======== Текст документа
Странно писать рецензию до завершения просмотра фильма, но в данном случае итог уже предопределён. Это становится ясным из интервью режиссёра и уже известных деталей сценария. Я не являюсь фанатом Василия Гроссмана и не могу, в отличие от многих критиков, сопоставить его «Жизнь и судьбу» с «Войной и миром». Однако, обсуждение достоинств и недостатков этого большого романа — отдельная тема.
«Жизнь и судьба» — это мощный, честный и личный роман, абсолютно антигламурный, что также важно напомнить в наше время. Главное в том, что это не просто хорошая военная книга. Это — непростые, страшные и опасные размышления русского еврейского интеллигента 1950-х годов о Советской власти, войне — не только с немцами, но и со своим народом, о Холокосте и сталинском терроре. Роман действительно стал судьбой Гроссмана — он заплатил за него жизнью.
Партийный идеолог Суслов, прочитав роман (Гроссман, будучи наивным, отправил его в «Новый мир»), вызвал писателя в ЦК и заявил: «Мы вашу книгу в ближайшие 200 лет не опубликуем». Это звучит почти анекдотично, но для Гроссмана не было поводов для смеха. Он написал: «меня задушили в подворотне». И действительно, вскоре он заболел и умер. Можно сказать, что он заплатил жизнью.
В чем же заключается суть? Не в крамоле, а в Бомбе. Устами различных героев, на многие темы, вся логика романа утверждает одну мысль: СССР в значительной мере напоминает Третий Рейх. Это партийное государство-диктатура, террор — в одном случае против «расово чуждых», в другом — против «классово чуждых». Скоро начнётся и идеологический террор по национальному признаку — вал госантисемитизма, что особенно мучило Гроссмана.
Тотальная госложь, ненависть к свободе, уничтожение людей, отличающихся от навязанного стандарта — всё это объединяет две страны. В 1930-е в Европе эти идеи были общепризнанны. Многие говорили об этом с восторгом — ни «фашизм», ни «нацизм», ни даже «тоталитаризм» не считались ругательствами. Но в 1950-е, после войны, для военного корреспондента Гроссмана, выросшего при Советской власти и содрогнувшегося взглянув на эту власть, прийти к таким идеям означало преодолеть громадное внутреннее сопротивление, пережить реальную внутреннюю драму.
================
*Задание 1*: Выпишите из рецензии на «Жизнь и судьбу» отрывок от «Партийный идеолог Суслов, прочитав» до «особенно мучило Гроссмана.» без изменений.
*Задание 2*: Куда, по словам рецензии на «Жизнь и судьбу», Гроссман отправил свой роман?
Приведённые далее строки взяты из другого источника.
======== Представленные данные
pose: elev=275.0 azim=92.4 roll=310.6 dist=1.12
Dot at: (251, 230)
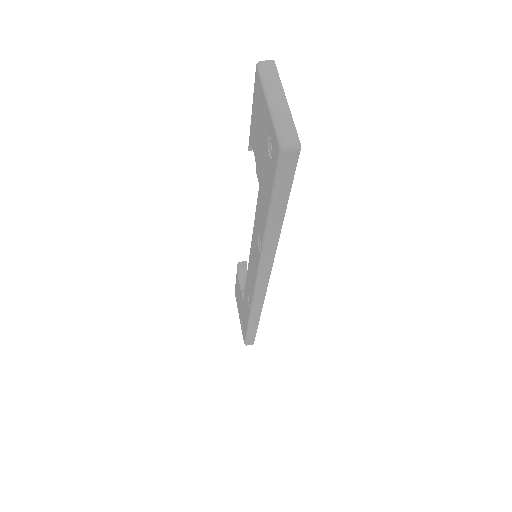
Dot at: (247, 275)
================
*Полный ответ 1*:
Партийный идеолог Суслов, прочитав роман (Гроссман, будучи наивным, отправил его в «Новый мир»), вызвал писателя в ЦК и заявил: «Мы вашу книгу в ближайшие 200 лет не опубликуем». Это звучит почти анекдотично, но для Гроссмана не было поводов для смеха. Он написал: «меня задушили в подворотне». И действительно, вскоре он заболел и умер. Можно сказать, что он заплатил жизнью.
В чем же заключается суть? Не в крамоле, а в Бомбе. Устами различных героев, на многие темы, вся логика романа утверждает одну мысль: СССР в значительной мере напоминает Третий Рейх. Это партийное государство-диктатура, террор — в одном случае против «расово чуждых», в другом — против «классово чуждых». Скоро начнётся и идеологический террор по национальному признаку — вал госантисемитизма, что особенно мучило Гроссмана.

*Полный ответ 2*: В «Новый мир».